Charles Baxter: The way I’ve come to think about this is that writing workshops and MFA programs are based on a bit of a fallacy, and I say, just a bit of a fallacy. And the fallacy is that when we’re working on fiction, our minds are almost entirely conscious of the means that we are using to get the stories down on paper. In other words, when you say, is Shakespeare really thinking about, let’s say, ambition, with Macbeth? Or in King Lear, is he thinking about inheritance and love and so on? I think the answer is that actually when we are writing, all parts of our minds are engaged in solving the problems that we have set ourselves in the novel or the story, which means that yes, there is a conscious part of your mind that is at work on the story—but there is an equal part of your mind that you’re in some sense not as aware of that is also trying to solve the problems that you have set up for yourself in telling a particular story.
For me, that’s the part of the mind that gives us dreams. It’s the part of the mind that, let’s say you’re at a party, and you see somebody at the party, and you say, I know who that is, but I can’t remember that person’s name. And your mind goes to work trying to remember the person’s name, but you yourself are not conscious of how the mind is trying to retrieve that name. The mind is doing it somehow. I don’t think anybody has ever satisfactorily described how the mind goes about retrieving things. I don’t think anybody has really been able to say how the mind goes about writing a story in which both your conscious intentions and your unconscious intentions are in collaboration.

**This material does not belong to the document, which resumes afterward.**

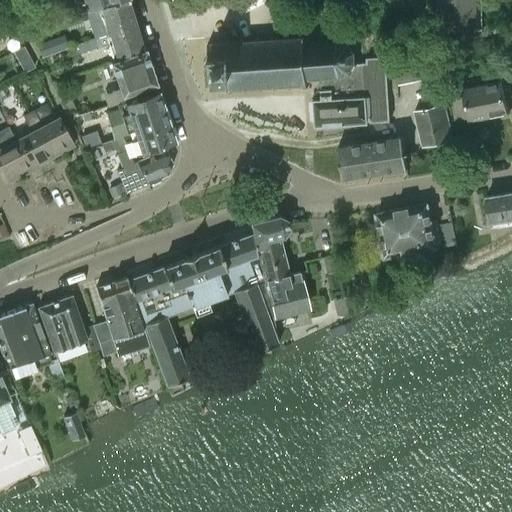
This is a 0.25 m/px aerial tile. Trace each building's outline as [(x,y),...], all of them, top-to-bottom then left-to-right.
[(83,0),(88,12),(97,9),(110,4),(110,5),(124,0),(83,0)] [(129,1),(128,0),(124,0),(110,5),(110,4),(97,9),(105,34),(135,25),(128,2),(129,1)] [(441,0),(442,30),(454,30),(454,35),(459,35),(459,29),(477,29),(476,0),(441,0)] [(135,25),(105,34),(105,35),(77,44),(79,53),(108,44),(113,61),(145,49),(144,47),(142,48),(135,25)] [(320,80),(321,80),(323,80),(323,77),(336,76),(336,80),(339,80),(339,76),(346,73),(348,76),(351,74),(349,71),(353,65),(356,65),(356,63),(357,62),(354,61),(353,53),(356,52),(355,50),(352,51),(347,45),(349,42),(346,40),(345,43),(337,41),(337,38),(334,38),(334,41),(321,42),(321,39),(317,39),(318,42),(304,43),(304,34),(300,34),(301,37),(289,38),(288,35),(286,35),(286,38),(274,39),(273,36),(270,36),(271,39),(259,40),(259,37),(256,37),(256,40),(244,41),(243,38),(241,38),(241,41),(229,42),(229,39),(226,39),(227,42),(207,44),(211,92),(229,90),(229,93),(232,93),(232,90),(244,89),(244,92),(247,92),(247,89),(258,88),(259,91),(262,91),(261,88),(274,87),(274,90),(277,90),(276,87),(288,86),(289,89),(291,89),(291,86),(303,85),(303,89),(307,88),(306,79),(319,78),(320,80)] [(145,49),(113,61),(110,62),(118,89),(103,95),(107,106),(124,100),(122,96),(156,84),(145,49)] [(323,80),(321,80),(321,89),(317,89),(313,94),(313,98),(312,98),(314,126),(368,123),(368,120),(370,120),(370,123),(390,122),(387,57),(367,57),(367,62),(356,63),(356,65),(353,65),(349,71),(351,74),(348,76),(346,73),(339,76),(339,80),(336,80),(336,76),(323,77),(323,80)] [(427,78),(423,60),(395,67),(399,85),(427,78)] [(449,83),(456,118),(468,115),(469,119),(508,111),(501,79),(463,87),(462,80),(449,83)] [(66,115),(75,111),(61,81),(52,85),(66,115)] [(105,112),(114,139),(122,136),(132,162),(136,160),(134,154),(174,140),(158,91),(139,98),(139,101),(105,112)] [(443,104),(414,111),(423,146),(452,138),(443,104)] [(22,115),(27,124),(37,118),(33,110),(22,115)] [(36,129),(51,157),(73,145),(58,117),(42,126),(37,118),(27,124),(31,132),(36,129)] [(7,126),(0,129),(0,165),(8,180),(30,168),(15,140),(7,126)] [(15,140),(30,168),(51,157),(36,129),(31,132),(15,140)] [(81,135),(85,147),(92,145),(88,133),(81,135)] [(164,148),(136,160),(132,162),(122,136),(114,139),(102,144),(105,153),(115,148),(123,166),(116,169),(126,191),(148,182),(151,183),(157,180),(159,177),(167,173),(172,166),(164,148)] [(406,170),(401,136),(337,147),(342,179),(406,170)] [(511,192),(486,196),(489,221),(511,217),(511,192)] [(440,243),(436,220),(431,221),(427,203),(376,213),(381,238),(377,239),(374,245),(375,252),(381,256),(384,255),(385,256),(399,253),(400,262),(405,265),(421,262),(424,257),(422,249),(436,246),(435,244),(440,243)] [(277,216),(250,222),(274,316),(307,307),(299,272),(288,274),(278,236),(282,235),(287,228),(285,220),(277,216)] [(452,222),(440,224),(443,242),(455,239),(452,222)] [(184,258),(127,279),(166,384),(189,376),(169,315),(195,305),(197,311),(212,305),(210,299),(235,289),(255,351),(278,343),(252,233),(196,254),(195,253),(184,257),(184,258)] [(334,256),(323,258),(326,272),(337,270),(334,256)] [(92,325),(99,347),(102,355),(116,351),(118,355),(148,345),(125,276),(114,279),(114,280),(95,287),(106,321),(92,325)] [(53,350),(56,358),(89,347),(90,351),(99,347),(92,325),(92,324),(82,328),(70,294),(37,307),(53,350)] [(0,313),(0,347),(3,355),(7,367),(10,366),(13,375),(26,370),(23,361),(49,351),(31,302),(0,313)] [(0,431),(15,425),(11,416),(14,414),(7,397),(0,381),(0,380),(3,380),(0,373),(0,372),(8,369),(7,367),(3,355),(0,356),(0,431)] [(73,439),(84,435),(76,411),(64,416),(73,439)] [(30,424),(17,430),(28,454),(41,449),(30,424)]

Murakami has been asked, what are the little people doing in your novel, and Murakami has to answer, I don’t know. They came to me. How did they come to you? I don’t know. But when I was writing, they were there. And composers and painters will say very similar things. Why is that interrupting your Sonata? I don’t know. It just came to me. So yes, the writer is thinking, but all of the parts of the writer’s mind are at work.
***
Charles Baxter is the author of the novels The Feast of Love (nominated for the National Book Award), First Light, Saul and Patsy, Shadow Play, The Soul Thief, and The Sun Collective, and the story collections Believers, Gryphon, Harmony of the World, A Relative Stranger, There’s Something I Want You to Do, and Through the Safety Net. His stories have been included in The Best American Short Stories. Baxter lives in Minneapolis. His new craft book is Wonderlands.